Work to be completed
Filter the entries, keeping every line with the word "hearing".
Start of Listed entries
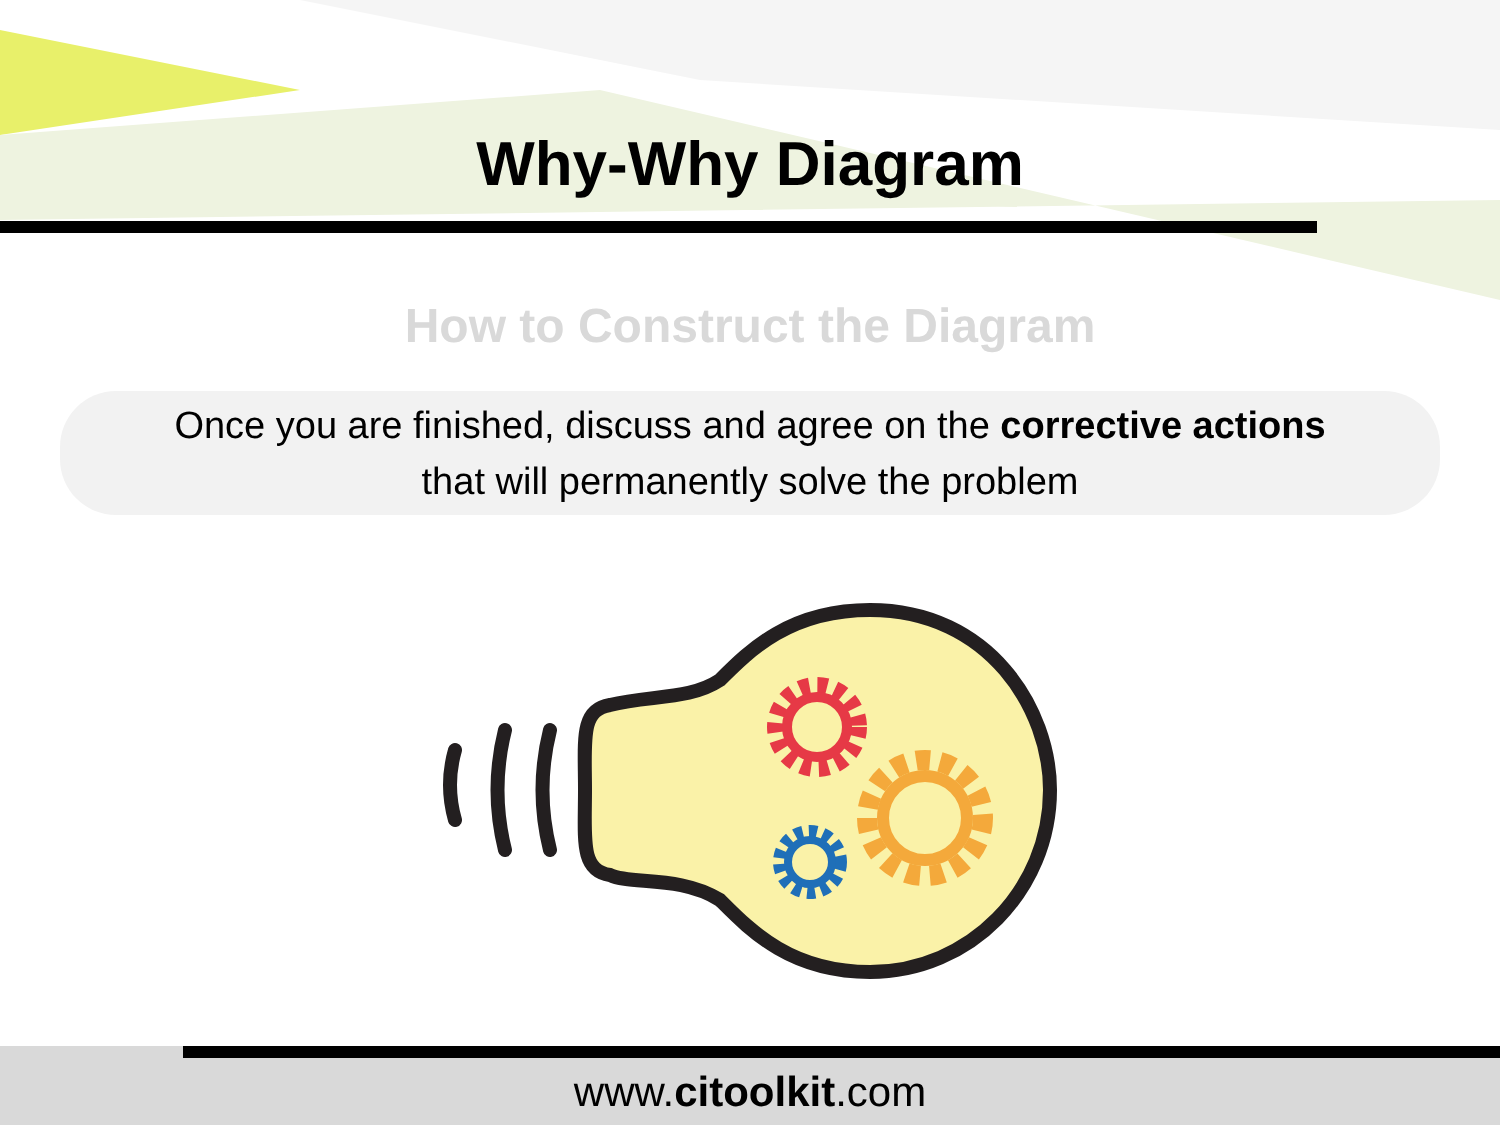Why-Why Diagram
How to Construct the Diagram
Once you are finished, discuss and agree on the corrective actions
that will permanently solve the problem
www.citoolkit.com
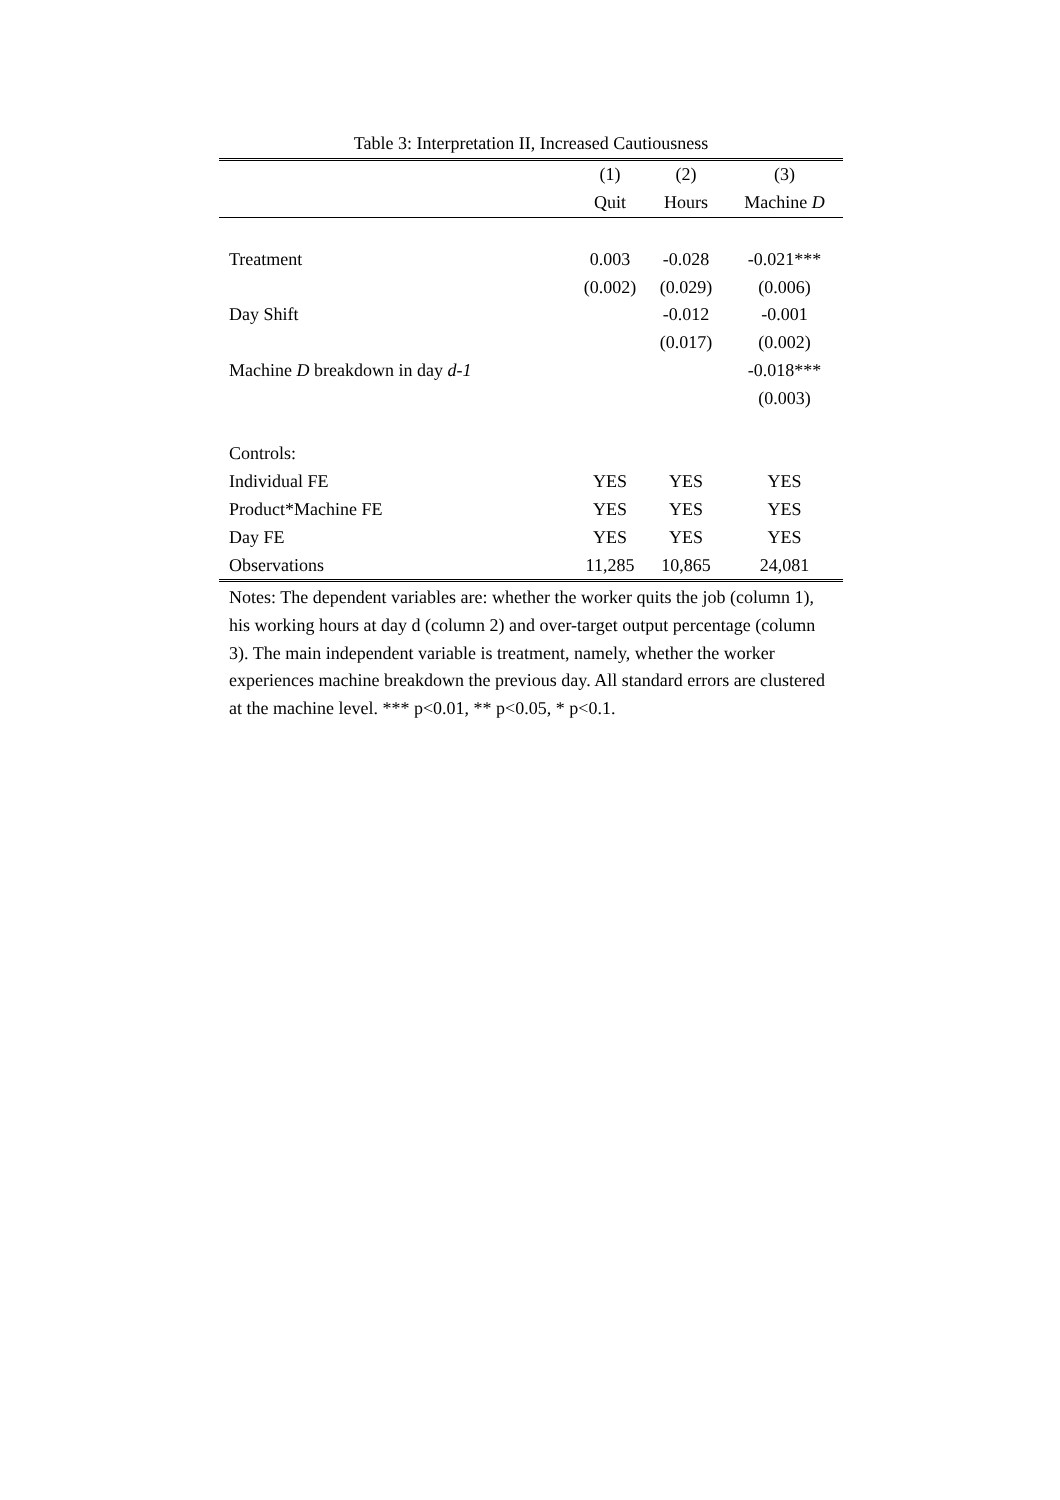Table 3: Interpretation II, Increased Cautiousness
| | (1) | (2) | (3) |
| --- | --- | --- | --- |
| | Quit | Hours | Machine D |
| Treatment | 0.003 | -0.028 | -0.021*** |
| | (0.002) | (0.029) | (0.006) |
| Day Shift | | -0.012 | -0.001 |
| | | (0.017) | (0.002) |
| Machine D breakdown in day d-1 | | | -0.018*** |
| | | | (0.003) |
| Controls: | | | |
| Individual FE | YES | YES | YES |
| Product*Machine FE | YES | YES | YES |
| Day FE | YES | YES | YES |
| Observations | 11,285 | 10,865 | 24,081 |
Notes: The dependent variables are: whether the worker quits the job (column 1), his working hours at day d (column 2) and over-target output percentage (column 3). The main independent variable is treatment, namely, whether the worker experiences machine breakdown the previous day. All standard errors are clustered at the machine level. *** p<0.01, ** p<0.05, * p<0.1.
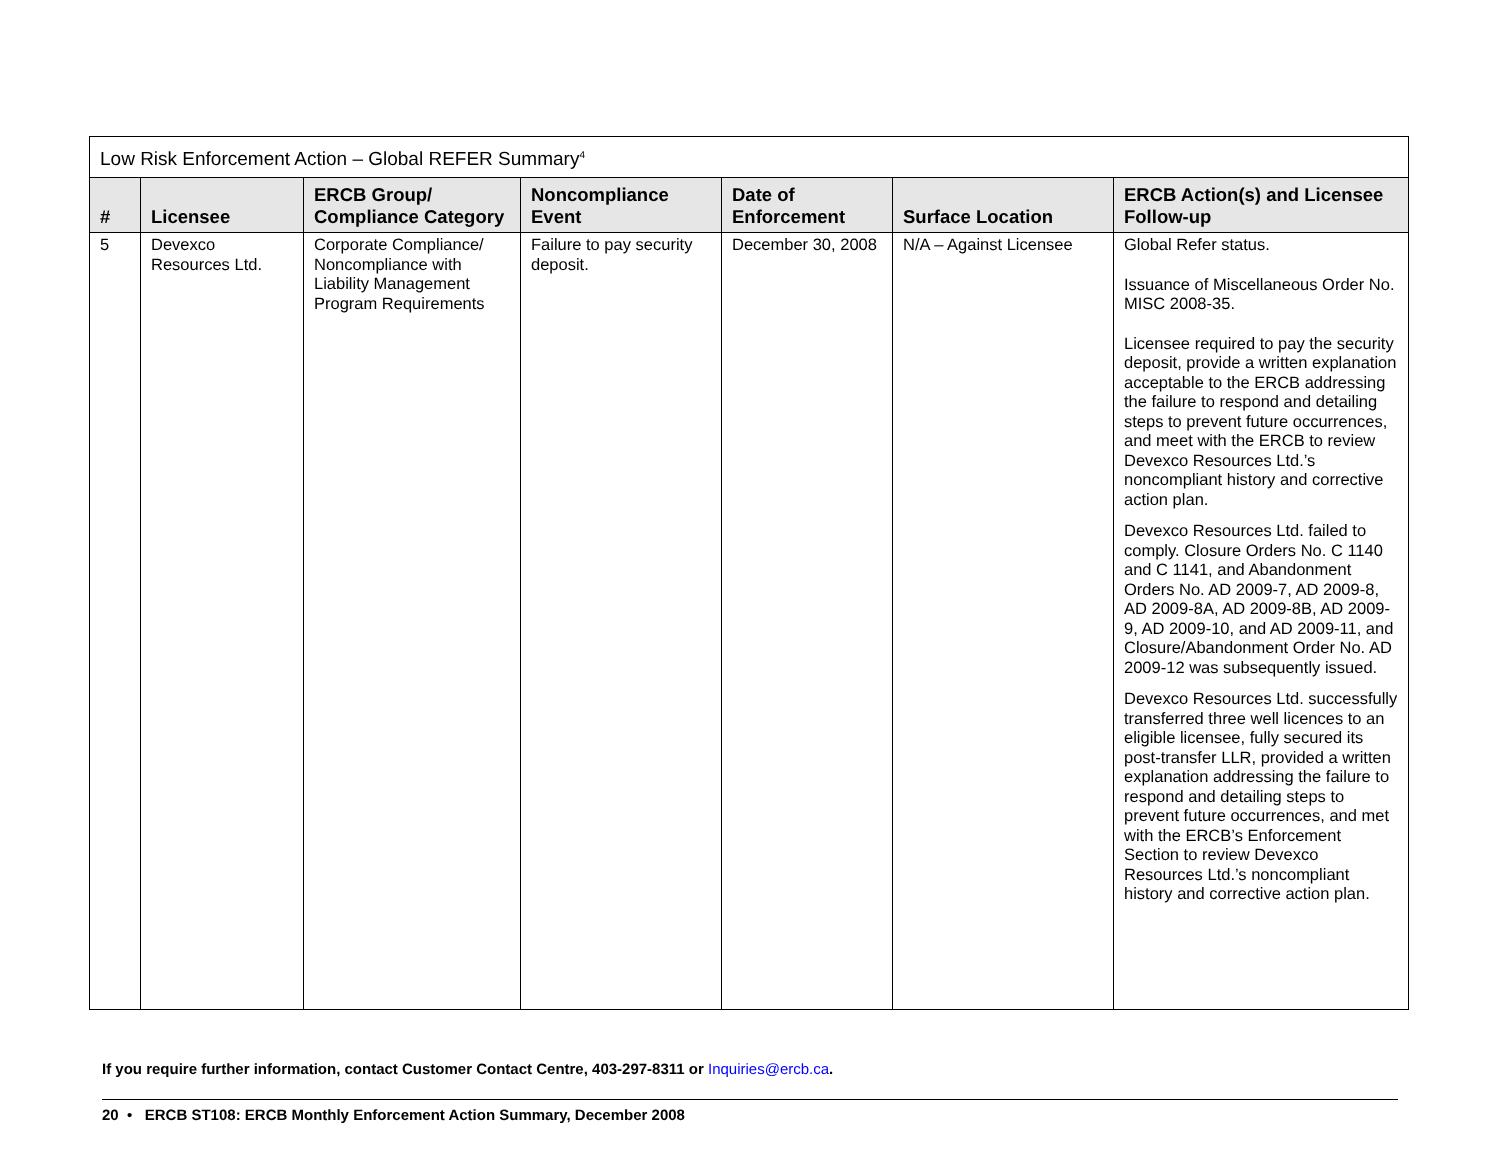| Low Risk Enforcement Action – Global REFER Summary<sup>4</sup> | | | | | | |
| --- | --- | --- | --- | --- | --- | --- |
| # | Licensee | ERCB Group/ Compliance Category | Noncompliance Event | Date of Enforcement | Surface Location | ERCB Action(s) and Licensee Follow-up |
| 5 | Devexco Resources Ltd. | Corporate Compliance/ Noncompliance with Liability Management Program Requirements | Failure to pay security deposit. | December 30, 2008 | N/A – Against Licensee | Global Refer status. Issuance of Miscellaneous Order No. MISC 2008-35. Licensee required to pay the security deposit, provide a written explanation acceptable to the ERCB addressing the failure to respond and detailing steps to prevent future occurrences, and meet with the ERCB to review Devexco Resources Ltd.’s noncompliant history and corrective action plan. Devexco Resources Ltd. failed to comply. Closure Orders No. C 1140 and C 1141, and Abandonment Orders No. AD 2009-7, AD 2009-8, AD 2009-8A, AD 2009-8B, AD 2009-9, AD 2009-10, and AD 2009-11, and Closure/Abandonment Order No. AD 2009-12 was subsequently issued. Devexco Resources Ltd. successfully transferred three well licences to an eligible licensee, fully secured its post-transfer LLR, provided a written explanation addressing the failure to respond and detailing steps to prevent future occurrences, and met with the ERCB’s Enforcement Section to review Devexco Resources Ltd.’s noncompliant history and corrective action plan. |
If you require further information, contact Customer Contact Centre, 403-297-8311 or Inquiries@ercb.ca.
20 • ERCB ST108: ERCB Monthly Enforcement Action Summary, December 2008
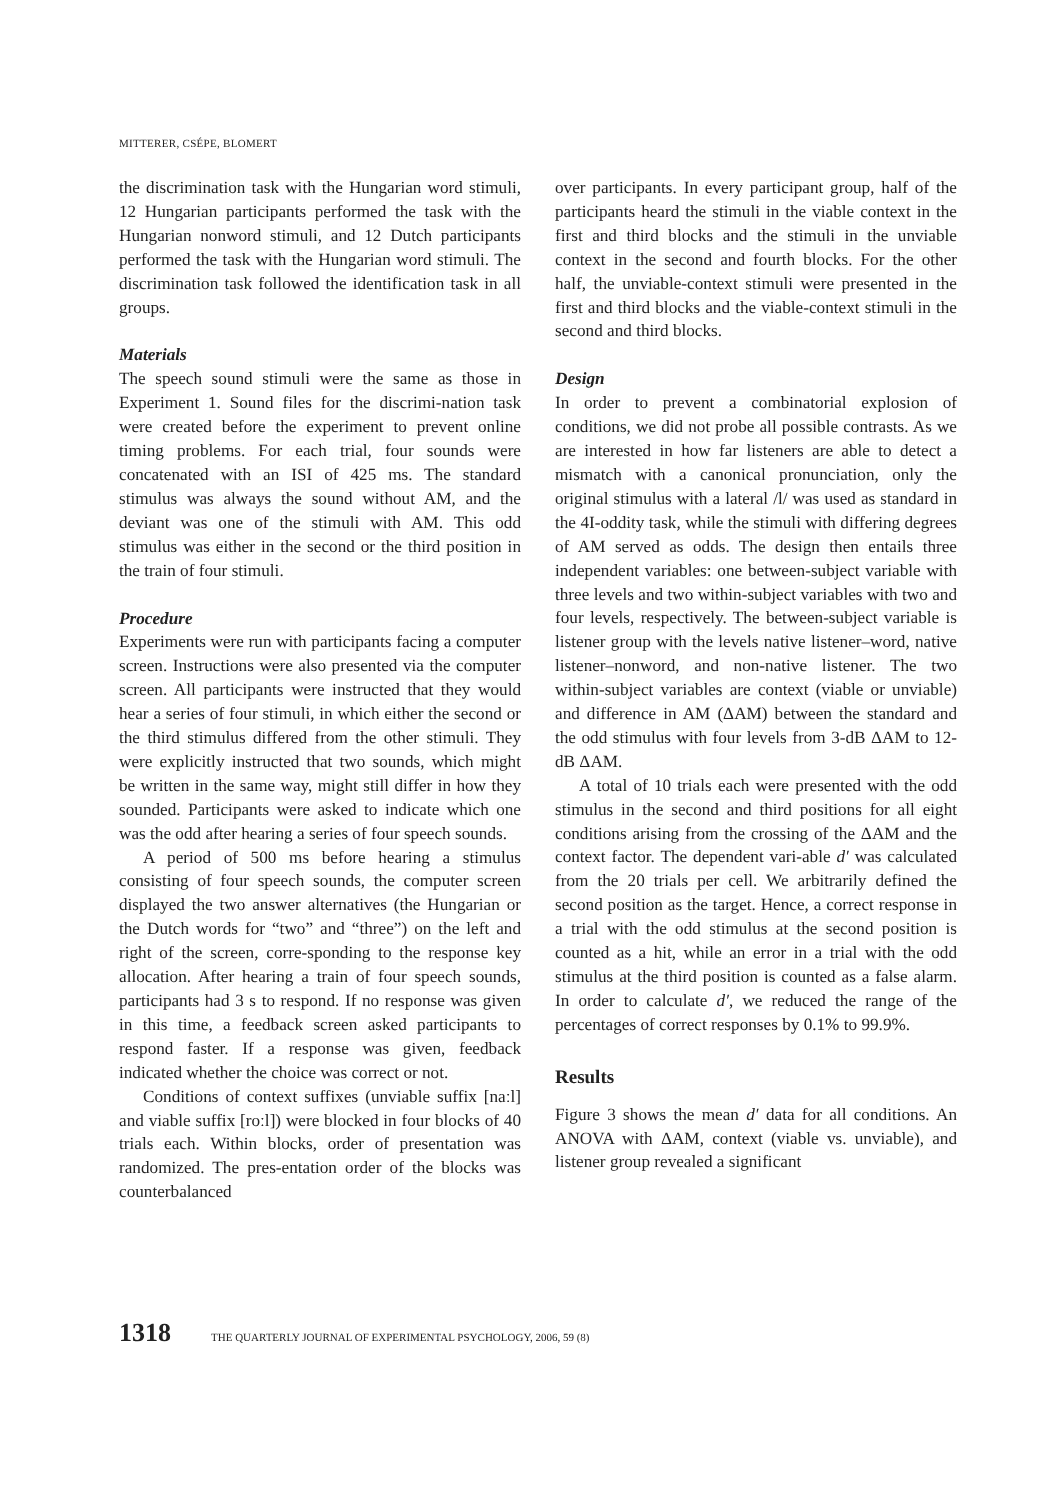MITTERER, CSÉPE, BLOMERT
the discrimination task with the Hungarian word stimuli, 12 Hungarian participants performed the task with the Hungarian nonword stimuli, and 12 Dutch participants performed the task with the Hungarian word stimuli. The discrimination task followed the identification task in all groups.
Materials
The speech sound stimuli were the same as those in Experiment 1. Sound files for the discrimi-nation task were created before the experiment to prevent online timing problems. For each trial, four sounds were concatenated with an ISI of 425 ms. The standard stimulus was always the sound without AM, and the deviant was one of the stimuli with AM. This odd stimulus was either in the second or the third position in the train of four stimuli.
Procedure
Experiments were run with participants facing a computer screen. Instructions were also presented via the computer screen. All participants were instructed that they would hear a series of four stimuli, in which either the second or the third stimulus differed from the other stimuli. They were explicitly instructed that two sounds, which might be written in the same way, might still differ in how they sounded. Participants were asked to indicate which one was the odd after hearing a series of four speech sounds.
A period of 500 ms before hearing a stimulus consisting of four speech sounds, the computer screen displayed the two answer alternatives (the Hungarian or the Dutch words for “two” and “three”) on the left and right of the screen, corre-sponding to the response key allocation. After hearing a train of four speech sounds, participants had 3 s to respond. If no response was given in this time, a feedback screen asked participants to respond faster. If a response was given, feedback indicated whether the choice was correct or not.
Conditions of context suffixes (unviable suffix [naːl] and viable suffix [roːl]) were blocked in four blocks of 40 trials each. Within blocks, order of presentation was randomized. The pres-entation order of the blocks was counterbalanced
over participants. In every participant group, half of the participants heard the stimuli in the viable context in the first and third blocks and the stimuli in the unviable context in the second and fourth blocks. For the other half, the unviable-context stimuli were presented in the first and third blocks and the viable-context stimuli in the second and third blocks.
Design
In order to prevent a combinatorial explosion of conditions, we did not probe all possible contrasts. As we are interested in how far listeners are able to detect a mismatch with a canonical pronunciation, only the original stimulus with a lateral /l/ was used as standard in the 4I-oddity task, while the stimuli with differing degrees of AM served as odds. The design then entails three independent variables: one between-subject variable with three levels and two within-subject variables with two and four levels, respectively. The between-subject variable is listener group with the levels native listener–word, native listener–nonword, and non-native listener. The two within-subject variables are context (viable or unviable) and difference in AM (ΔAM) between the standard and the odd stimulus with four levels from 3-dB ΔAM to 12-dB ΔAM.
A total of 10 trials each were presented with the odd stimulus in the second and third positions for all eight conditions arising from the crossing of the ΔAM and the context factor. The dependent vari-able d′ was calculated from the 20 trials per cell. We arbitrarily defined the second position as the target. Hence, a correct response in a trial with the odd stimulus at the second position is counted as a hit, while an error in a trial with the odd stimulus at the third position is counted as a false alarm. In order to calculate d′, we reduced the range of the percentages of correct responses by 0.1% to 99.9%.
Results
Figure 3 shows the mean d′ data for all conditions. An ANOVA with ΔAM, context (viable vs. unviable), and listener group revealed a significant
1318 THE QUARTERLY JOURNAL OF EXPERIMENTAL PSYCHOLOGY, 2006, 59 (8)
End of Listed entries
Solution for this exercise
Experiments were run with participants facing a computer screen. Instructions were also presented via the computer screen. All participants were instructed that they would hear a series of four stimuli, in which either the second or the third stimulus differed from the other stimuli. They were explicitly instructed that two sounds, which might be written in the same way, might still differ in how they sounded. Participants were asked to indicate which one was the odd after hearing a series of four speech sounds.
A period of 500 ms before hearing a stimulus consisting of four speech sounds, the computer screen displayed the two answer alternatives (the Hungarian or the Dutch words for “two” and “three”) on the left and right of the screen, corre-sponding to the response key allocation. After hearing a train of four speech sounds, participants had 3 s to respond. If no response was given in this time, a feedback screen asked participants to respond faster. If a response was given, feedback indicated whether the choice was correct or not.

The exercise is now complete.